3 thoughts on “Occupy Protests Obama & Democrats

  1. Here is what Thomas Harbit and Skeet Newman don’t understand. Occupy isn’t a single organized movement. Every local group makes its own decisions based on discussion and consensus. Even within local groups, sub-groups form to do their own things. There is no singular leadership to tell all of Occupy what to do.

    The Occupy movement includes: Democrats and Republicans, Independents and Third Party supporters, Christians and Atheists, Union members and business owners, the employed and the unemployed, Socialists and Capitalists, etc. Every group has its own mix and its own purpose. Some are more concerned about national issues and others more concerned about local issues. Some are more concerned about corruption on Wall Street and others more concerned about corruption in Washington. Some are part of the original Tea Party and others are first time activists. Some are veterans against the war and some are average citizens who just want their vote to count.

    The Tea Party had some major organizations that tried to create a coherent message that all Tea Party supporters would agree upon. There has been no such attempt of conformity with the Occupy movement. The reason is because Occupy is more of a tactic than an organization. Anyone can start an Occupy group. All a person has to do is find some place to Occupy and protest your most important issue. If you are a libertarian or Tea Party supporter, you can start an occupy group and protest about unfair taxation and advocate for tax reform. Many non-libertarians and non-Tea-Partiers will probably join you. Or you can join an alredy formed Occupy group and help influence the issues that the group focuses on.

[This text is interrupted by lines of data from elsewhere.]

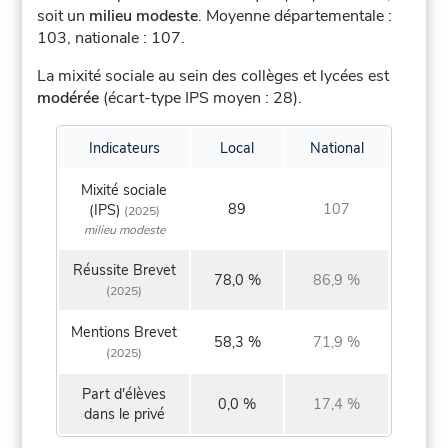
soit un
milieu modeste
.
Moyenne départementale :
103, nationale : 107.
La mixité sociale au sein des collèges et lycées est
modérée
(écart-type IPS moyen : 28).
Indicateurs
Local
National
Mixité sociale
89
107
(IPS)
(2025)
milieu modeste
Réussite Brevet
78,0 %
86,9 %
(2025)
Mentions Brevet
58,3 %
71,9 %
(2025)
Part d'élèves
0,0 %
17,4 %
dans le privé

    All that it is going on is grassroots activism in the old American tradition of democracy. Americans have been Occupying and protesting since before the country was even formed. The Occupy movement can be seen as just a continuation of previous movements. The anti-war movement combined activists on all sides from both parties and from both extremes. The Ron Paul segment spawned the Tea Party that then was coopted by the GOP. The Occupy movement is simply the inevitable next step of the protest movements of the last decade.

    Both the weakness and strength of the Occupy movement is that it has no singular organization and leadership. This makes it difficult to coopt. Even some tiny local Occupy group is coopted it has absolutely zero impact on the movement as a whole. But this uncontrolled diversity also makes it an easy target of dismissal. Unlike the Tea Party, the Occupy movement doesn’t have the equivalent of Fox News to push its message the national scene and defend that message, even forcing that message into national politics.

    • The reason it annoys me is because I personally know some of the local Occupy protesters. However, I haven’t been involved with it beyond visiting the camp a few times. I have no personal issue with someone who chooses to not protest, but why attack those who do. Sure, criticize them on issues if you want. Just don’t attack them because of a stereotype you have in your head.

      I have a very good friend who is of a similar political persuasion as I am. He is politically active, especially with Occupy recently, but he also has decided to caucus for Ron Paul because he wants to get certain issues into the debates, even though he isn’t sure he will end up voting for Ron Paul. I suspect he is typical of many Occupy protesters.

      He is an informed guy just trying to do what he can given his situation in life. I’ve found most protesters and activists in this town are fairly normal people, neither partisan hacks nor radical revolutionaries, although events can push them toward being open to either party voting or maybe even revolution if times get bad enough. Most people just want a functioning democracy. The question is what does one do when it becomes clear democracy no longer functions.